• Source excerpt

+++

Wednesday, 5 January 2011

The dreaded manflu

The Safari has been stuck at Base Camp today trying to shrug off hoarseness, aches and pains by overdosing on Lemsip..
With nothing else to do other than stare out of the bedroom window we set the scope up and waited for that lifer to fly past - it didn't!
We did get a Great Spotted Woodpecker in the only large tree left in our field of view, but that is well outside our 'Garden' recording area. also in the very top of that tree was a flock of nine Greenfinches with a nice male Chaffinch making double figures.
A Carrion Crow managed to creep in to the recording area and adds one to the garden list. Gull were represented by Herring and Black Heads only while Collared Doves, Wood and Feral Pigeons wheeled around with monotonous regularity but failed to draw in the Peregrine.
In the depths of the shrubbery we could hear a Blackbird clacking away from time to time but now that the weather has warmed up it seems that most of the small birds have moved on, in fact we only saw one Blue Tit and that was searching through the tips of Silver Birch tree rather than taking advantage of those tasty sunflower hearts in our feeder.
None of the few Starlings flying over could be turned into anything remotely resembling a Waxwing.

+++

• Set of tasks
A) Please list every bird species that the birding post says was seen in the large tree outside the garden recording area.
B) According to the birding post, where was the one Blue Tit searching?

+++

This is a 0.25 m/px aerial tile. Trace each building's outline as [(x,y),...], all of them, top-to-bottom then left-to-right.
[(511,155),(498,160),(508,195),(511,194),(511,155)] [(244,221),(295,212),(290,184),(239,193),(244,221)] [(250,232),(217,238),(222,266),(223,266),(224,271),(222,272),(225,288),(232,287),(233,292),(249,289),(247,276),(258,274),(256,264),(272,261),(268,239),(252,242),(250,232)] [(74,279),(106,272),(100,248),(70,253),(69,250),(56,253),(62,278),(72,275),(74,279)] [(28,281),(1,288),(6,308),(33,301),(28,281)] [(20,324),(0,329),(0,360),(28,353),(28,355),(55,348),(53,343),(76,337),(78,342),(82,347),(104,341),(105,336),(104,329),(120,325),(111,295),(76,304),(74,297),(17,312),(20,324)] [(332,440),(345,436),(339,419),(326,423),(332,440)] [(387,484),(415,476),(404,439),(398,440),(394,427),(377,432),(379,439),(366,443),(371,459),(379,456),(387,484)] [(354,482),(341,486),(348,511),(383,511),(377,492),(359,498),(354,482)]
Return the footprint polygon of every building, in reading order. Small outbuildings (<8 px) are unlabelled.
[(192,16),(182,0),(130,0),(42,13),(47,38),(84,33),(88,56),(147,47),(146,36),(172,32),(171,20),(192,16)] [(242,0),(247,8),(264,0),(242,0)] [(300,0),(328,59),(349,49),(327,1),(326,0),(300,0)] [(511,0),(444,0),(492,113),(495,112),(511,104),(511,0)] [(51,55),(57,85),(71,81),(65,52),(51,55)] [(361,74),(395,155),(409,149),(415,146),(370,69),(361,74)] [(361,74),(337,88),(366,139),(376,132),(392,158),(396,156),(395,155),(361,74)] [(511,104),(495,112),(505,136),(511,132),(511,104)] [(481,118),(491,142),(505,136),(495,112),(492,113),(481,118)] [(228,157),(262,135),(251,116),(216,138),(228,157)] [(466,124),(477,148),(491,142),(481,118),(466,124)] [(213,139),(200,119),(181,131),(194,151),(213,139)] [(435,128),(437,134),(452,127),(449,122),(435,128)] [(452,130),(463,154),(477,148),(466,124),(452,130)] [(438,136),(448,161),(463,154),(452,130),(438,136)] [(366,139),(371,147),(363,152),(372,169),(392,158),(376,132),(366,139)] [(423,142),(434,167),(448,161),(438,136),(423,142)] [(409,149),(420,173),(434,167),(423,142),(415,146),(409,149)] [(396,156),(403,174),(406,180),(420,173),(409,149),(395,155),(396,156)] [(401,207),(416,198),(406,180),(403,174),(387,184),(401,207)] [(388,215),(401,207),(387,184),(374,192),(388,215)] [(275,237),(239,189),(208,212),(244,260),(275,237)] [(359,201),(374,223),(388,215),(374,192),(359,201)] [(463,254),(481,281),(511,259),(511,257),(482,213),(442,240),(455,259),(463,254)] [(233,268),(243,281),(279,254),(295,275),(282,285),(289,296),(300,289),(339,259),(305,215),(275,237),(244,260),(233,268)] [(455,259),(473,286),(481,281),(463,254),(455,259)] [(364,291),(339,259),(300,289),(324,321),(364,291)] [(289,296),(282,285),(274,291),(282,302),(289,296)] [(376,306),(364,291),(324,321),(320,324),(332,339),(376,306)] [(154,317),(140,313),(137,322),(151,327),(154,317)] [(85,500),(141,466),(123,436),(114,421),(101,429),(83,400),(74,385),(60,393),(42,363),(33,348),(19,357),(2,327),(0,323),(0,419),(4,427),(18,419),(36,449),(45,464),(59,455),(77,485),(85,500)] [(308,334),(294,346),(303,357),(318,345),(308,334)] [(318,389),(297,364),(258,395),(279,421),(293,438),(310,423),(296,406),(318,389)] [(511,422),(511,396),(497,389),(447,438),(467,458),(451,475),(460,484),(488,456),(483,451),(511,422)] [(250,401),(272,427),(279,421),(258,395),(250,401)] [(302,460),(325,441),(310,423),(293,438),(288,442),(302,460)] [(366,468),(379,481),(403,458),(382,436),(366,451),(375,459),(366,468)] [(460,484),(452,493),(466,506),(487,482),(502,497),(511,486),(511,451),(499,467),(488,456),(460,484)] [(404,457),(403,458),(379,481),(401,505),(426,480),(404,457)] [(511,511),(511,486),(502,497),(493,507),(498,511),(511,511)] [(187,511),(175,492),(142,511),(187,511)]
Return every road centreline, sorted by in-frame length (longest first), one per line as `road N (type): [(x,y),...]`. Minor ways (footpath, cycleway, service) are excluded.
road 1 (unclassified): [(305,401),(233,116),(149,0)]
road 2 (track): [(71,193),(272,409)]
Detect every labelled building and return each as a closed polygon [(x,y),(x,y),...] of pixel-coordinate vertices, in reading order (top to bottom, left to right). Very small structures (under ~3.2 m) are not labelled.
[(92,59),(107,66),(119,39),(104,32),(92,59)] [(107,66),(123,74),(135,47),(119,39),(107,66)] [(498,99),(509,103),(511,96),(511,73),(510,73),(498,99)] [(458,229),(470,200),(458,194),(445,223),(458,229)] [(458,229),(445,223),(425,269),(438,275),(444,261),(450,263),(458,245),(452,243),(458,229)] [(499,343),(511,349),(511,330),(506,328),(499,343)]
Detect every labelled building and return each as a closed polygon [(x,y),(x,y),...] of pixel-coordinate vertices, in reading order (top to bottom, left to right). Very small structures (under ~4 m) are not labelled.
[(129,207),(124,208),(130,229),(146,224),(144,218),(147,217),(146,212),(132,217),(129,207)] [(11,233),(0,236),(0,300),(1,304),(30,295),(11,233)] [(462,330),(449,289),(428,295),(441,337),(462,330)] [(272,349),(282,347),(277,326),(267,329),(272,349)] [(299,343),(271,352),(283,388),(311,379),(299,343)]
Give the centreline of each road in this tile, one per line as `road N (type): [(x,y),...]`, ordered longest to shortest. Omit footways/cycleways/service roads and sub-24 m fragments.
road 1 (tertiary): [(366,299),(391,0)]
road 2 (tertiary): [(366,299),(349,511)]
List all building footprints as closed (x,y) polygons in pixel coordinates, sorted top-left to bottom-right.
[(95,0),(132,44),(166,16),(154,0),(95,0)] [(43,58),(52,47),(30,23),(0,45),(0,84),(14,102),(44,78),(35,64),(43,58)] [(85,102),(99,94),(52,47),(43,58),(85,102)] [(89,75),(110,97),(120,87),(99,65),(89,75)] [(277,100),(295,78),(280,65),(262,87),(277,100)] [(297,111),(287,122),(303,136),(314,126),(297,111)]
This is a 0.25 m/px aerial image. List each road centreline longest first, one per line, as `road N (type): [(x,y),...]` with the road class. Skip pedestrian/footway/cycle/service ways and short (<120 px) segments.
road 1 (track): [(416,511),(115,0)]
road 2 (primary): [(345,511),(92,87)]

+++

• Worked solutions
A) Great Spotted Woodpecker, Greenfinch, Chaffinch

B) It was searching through the tips of a Silver Birch tree.